Understanding and recognizing cognitive bias in yourself and in others is a very useful skill. If you account for bias when evaluating a situation or someone's retelling of an event, you can make more accurate decisions which are based on fact, rather than on tricks of your mind. Cognitive bias is a powerful force in decision making, especially in groups, and it also skews our perspective of people and the world.

Should you find yourself on a jury at some point in your life, your knowledge of cognitive bias could be extremely important. Cognitive bias can make a witness extremely unreliable, and it is something that you should consider when listening to testimony. Cognitive bias also plays a role in your interpretation of the speeches from the prosecution and defense, and in how you look at witnesses in a courtroom.

Hundreds of cognitive biases have been identified by social scientists. The selection below is very small, and the descriptions of these biases and the ways in which they work are truncated. If you want to learn more about specific cognitive biases, you can explore wiseGEEK for individual social psychology articles, or you might want to take a course in social psychology at your local college.
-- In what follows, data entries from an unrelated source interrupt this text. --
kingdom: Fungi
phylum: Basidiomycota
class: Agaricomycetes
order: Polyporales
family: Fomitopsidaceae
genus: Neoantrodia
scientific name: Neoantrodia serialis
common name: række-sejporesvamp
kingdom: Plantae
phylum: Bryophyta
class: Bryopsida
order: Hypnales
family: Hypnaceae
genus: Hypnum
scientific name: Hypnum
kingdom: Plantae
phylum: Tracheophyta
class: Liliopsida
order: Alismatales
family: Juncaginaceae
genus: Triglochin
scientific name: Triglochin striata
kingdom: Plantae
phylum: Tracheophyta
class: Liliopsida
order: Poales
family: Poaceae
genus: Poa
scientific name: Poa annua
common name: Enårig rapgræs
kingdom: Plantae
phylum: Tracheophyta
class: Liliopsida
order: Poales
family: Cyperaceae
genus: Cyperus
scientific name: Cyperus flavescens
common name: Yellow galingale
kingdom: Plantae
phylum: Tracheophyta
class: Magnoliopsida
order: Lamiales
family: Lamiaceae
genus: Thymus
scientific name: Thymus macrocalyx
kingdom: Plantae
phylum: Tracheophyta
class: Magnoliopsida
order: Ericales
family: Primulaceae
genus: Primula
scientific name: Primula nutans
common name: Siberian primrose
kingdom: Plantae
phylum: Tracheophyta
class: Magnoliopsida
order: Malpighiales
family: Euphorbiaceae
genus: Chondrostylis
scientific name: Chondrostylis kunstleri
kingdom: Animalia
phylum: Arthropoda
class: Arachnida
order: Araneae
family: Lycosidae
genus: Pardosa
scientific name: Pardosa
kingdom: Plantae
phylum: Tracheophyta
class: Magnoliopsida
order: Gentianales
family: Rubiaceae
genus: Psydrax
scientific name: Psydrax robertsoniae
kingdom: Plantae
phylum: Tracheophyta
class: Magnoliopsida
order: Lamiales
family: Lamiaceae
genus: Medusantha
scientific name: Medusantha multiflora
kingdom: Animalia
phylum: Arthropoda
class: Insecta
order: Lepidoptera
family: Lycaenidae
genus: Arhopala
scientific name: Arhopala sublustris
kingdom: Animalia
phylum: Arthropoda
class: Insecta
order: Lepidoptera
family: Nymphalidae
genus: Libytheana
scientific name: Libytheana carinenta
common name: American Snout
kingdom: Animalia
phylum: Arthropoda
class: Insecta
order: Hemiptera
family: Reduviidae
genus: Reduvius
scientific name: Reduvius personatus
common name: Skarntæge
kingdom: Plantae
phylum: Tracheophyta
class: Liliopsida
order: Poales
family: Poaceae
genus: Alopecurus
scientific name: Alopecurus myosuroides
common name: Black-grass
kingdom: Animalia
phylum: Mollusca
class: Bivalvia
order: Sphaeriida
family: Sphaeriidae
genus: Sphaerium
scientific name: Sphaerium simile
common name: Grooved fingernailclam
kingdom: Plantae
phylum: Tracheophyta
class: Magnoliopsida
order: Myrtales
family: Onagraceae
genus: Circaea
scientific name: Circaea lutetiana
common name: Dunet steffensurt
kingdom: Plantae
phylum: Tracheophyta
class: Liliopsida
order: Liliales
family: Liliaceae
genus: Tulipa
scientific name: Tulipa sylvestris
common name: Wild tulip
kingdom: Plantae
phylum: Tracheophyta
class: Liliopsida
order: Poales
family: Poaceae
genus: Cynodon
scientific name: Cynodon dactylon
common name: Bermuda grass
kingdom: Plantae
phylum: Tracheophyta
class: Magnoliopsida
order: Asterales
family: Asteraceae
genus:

One cognitive bias which you are probably well acquainted with is the bandwagon effect, in which people tend to go along with what other members of a group are doing. This effect is part of a larger group of interesting social behaviors sometimes called “groupthink.” Speaking of groups, you might also be familiar with the effects of the ingroup bias, in which people tend to view “their” group as better and more diverse, while outsiders are collectively viewed as inferior.

You may also have been guilty at some point of projection bias, in which you make an assumption that other people think like you do. Projection bias can lead to the false consensus effect, in which people mistakenly believe that a group of people agrees on a subject when this is not, in fact, the case. In a courtroom, you should be especially wary of anchoring, the tendency of your brain to weight the first information you receive more heavily.

You should also beware of confirmation bias, a very common form of cognitive bias. The phenomenon of confirmation bias explains why people tend to ignore information which does not fit with their beliefs while they weight agreeable information more heavily. Another common cognitive bias is the fundamental attribution error, in which people ascribe behaviors to people's personalities, rather than social and environmental factors.